During the Red Scare of the 1950s, he was investigated by the FBI for unAmerican activities. (He had made a donation to the ACLU. Communism!!)
Theodore Geisel / Dr. Seuss was so captivated by an article Hersey wrote detailing how incredibly boring and mind-numbing American elementary education was that he wrote The Cat in the Hat.
Hersey’s well known for his book Hiroshima. And The Wall. And the Pulitzer Prize-winning A Bell for Adano.
To be honest, I’d never heard of this Petition book of his.
I read it in a night.
And I quite liked it. Weird and dark and quirky and thought-provoking, the book keeps cropping up in my thoughts as various situations present themselves. It would also make a hell of a provocative stage play.
Frankly, I enjoyed it a heckuva lot more than the literary juggernaut I mentioned at the start of these musings.
…and that’s ok.
That’s why we read. And it’s why we write.
We write to be heard. To clarify our thoughts. To take a position. To suggest a new way of looking at the same old same old.
We read to hear new voices. To expand our thinking. To quantify and qualify our positions. To consider looking at things we know well in new ways.
We won’t all like the same things.
My novel Dear Alderone will be released into the world in a few weeks. In all likelihood, it will not be a New York Times bestseller. It is highly probable that it won’t be nominated, let alone win, a single award.
But that’s ok. I told the story I wanted needed to tell. Perhaps someday in the future, long after I’m gone, someone will see it and save it from a one-way trip to a dumpster.

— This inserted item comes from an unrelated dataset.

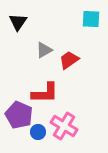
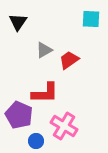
blue circle: moved 2 px left, 9 px down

Perhaps they’ll take a chance on it.
And perhaps during that moment, my unconscious petition for more space in this universe will be granted. At least for awhile.
Trick or Treat!
Happy Halloween!
I had to share with you the fabulous “Halloween Costume” my friend and mentor Jo Knight Dutkewich made me:
THIS YEAR, I’M GOING AS MYSELF!!!
Write well and read more, me pretties!
I "recycle" books thru my local nursing homes and personal care homes. Also when I travel to work in these types of facilities I take books I have read and place them into their book shelves and occasionally take a new one to read while I'm working there. These types of places don't always have someone to turn over their stock so the residents don't get new choices unless they are brought in from outside. I was at one place and a lady and I traded books all week. She actually waited for mine until I was done with it. She was so happy for new material. Soooo if you have a place like this near you stop in and see if they would like some new reads you are done with. HAPPY HALLOWEEN
That Hersey book sounds fascinating. Did he write it as sci-fi or dystopia or was it more of a prediction?